以下のレコードから、文字列「entities」を含む行をすべて抜き出し、一字も変えずに書き写してください。
┌─ レコード
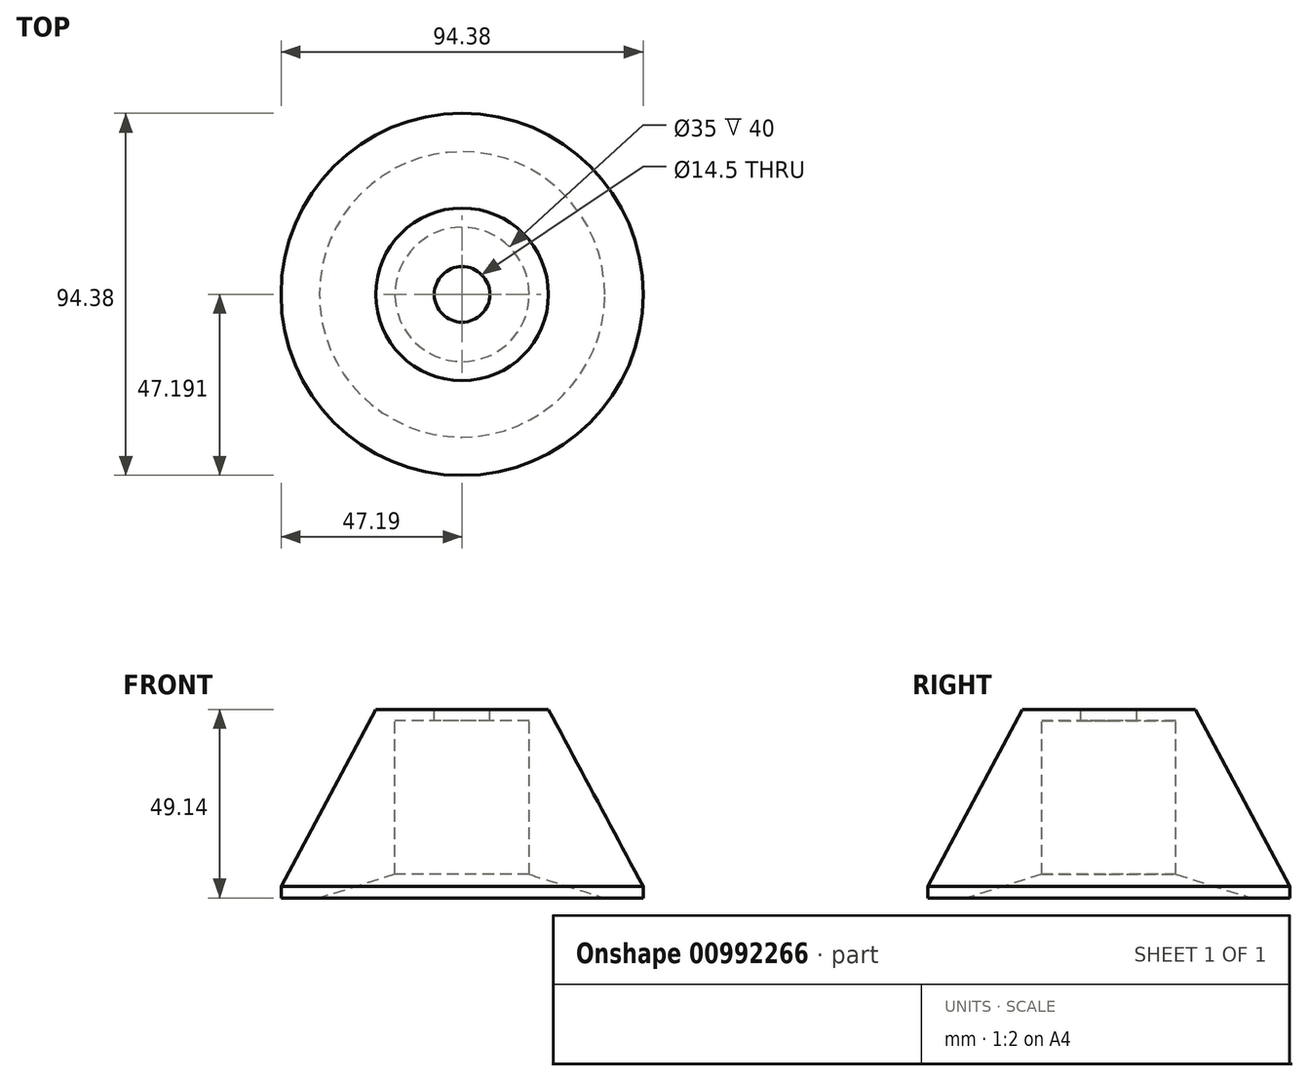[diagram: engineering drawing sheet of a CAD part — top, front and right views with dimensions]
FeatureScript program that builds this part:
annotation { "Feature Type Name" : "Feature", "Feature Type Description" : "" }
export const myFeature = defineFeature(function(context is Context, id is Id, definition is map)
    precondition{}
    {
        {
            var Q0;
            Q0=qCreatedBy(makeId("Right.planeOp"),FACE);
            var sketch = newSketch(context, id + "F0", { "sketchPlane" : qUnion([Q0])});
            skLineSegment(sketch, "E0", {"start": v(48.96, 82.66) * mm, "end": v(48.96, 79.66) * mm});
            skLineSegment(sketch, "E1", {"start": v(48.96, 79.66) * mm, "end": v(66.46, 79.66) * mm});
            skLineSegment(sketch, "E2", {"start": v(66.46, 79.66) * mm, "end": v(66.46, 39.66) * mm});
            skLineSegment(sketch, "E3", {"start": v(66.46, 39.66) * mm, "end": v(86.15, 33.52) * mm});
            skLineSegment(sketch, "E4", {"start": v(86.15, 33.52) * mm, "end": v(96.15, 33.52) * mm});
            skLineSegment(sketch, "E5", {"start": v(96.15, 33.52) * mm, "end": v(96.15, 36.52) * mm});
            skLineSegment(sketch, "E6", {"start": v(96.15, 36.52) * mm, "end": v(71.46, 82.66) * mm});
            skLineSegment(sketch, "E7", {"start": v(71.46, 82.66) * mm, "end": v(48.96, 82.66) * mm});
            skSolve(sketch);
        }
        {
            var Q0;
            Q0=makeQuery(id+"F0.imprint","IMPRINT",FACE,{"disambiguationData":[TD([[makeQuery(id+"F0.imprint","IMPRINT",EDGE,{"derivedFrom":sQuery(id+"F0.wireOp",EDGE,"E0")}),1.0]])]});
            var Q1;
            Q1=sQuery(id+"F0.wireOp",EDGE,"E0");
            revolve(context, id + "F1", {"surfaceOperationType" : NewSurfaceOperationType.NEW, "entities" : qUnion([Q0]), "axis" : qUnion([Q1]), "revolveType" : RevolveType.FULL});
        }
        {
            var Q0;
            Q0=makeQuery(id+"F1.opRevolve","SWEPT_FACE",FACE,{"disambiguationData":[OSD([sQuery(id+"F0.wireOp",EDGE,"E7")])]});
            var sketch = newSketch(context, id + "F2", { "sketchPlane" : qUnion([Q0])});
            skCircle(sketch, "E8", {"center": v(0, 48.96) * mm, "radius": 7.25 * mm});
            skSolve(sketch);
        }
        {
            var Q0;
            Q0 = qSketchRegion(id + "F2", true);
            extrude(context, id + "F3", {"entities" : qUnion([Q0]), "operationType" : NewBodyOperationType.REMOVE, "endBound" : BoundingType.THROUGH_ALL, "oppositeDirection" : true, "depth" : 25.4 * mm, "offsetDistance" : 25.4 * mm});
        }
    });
└─
┌─ レコード
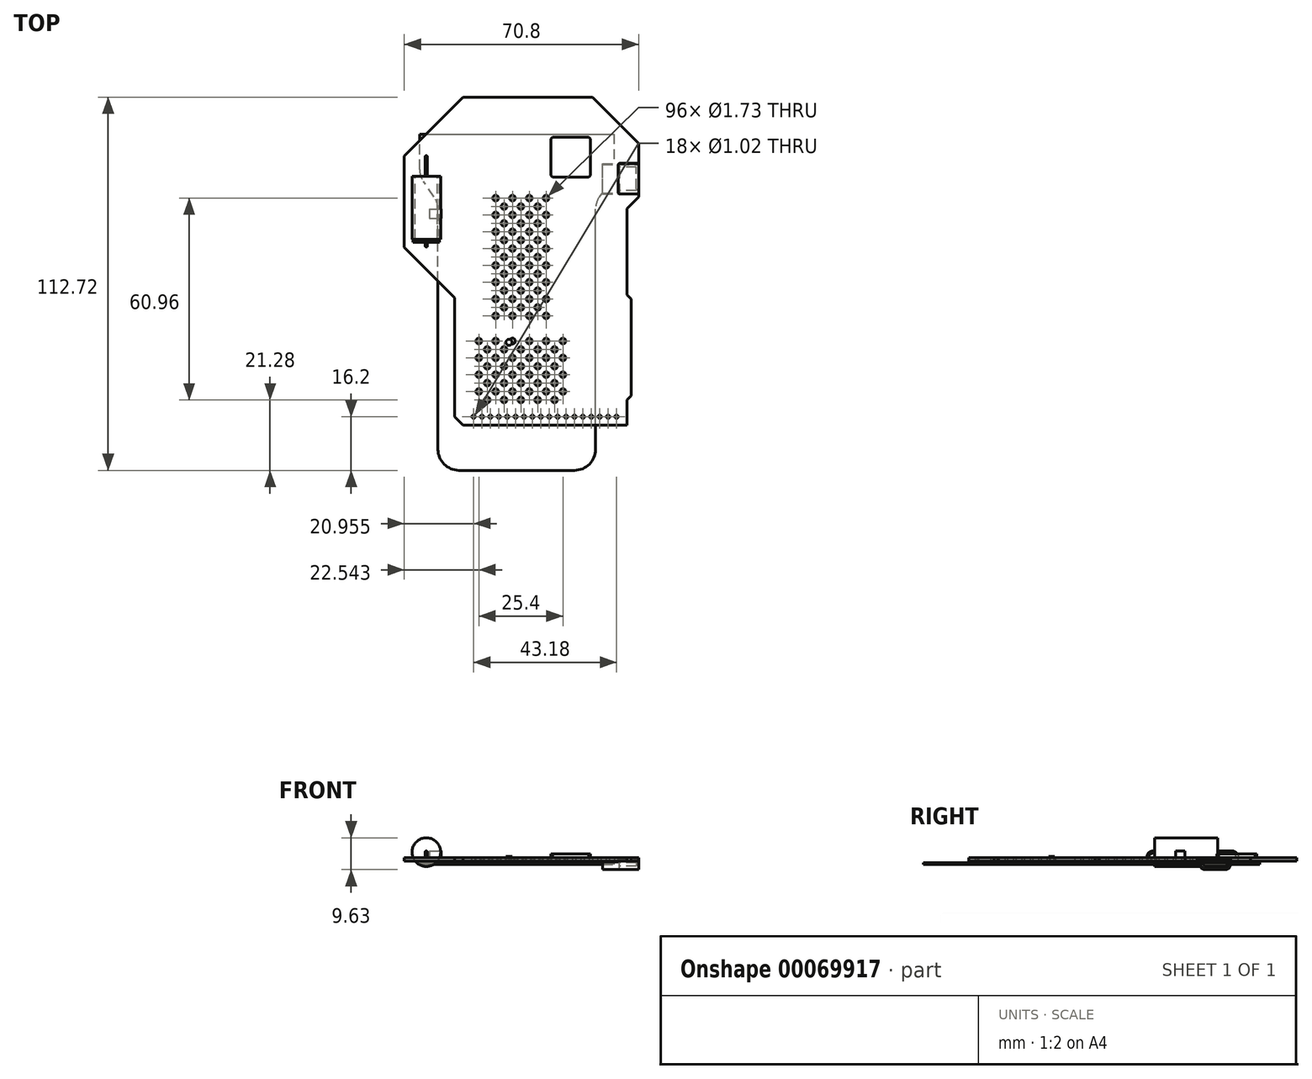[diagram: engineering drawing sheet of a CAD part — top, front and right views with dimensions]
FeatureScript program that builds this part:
└─
回答文:
            revolve(context, id + "F1", {"surfaceOperationType" : NewSurfaceOperationType.NEW, "entities" : qUnion([Q0]), "axis" : qUnion([Q1]), "revolveType" : RevolveType.FULL});
            extrude(context, id + "F3", {"entities" : qUnion([Q0]), "operationType" : NewBodyOperationType.REMOVE, "endBound" : BoundingType.THROUGH_ALL, "oppositeDirection" : true, "depth" : 25.4 * mm, "offsetDistance" : 25.4 * mm});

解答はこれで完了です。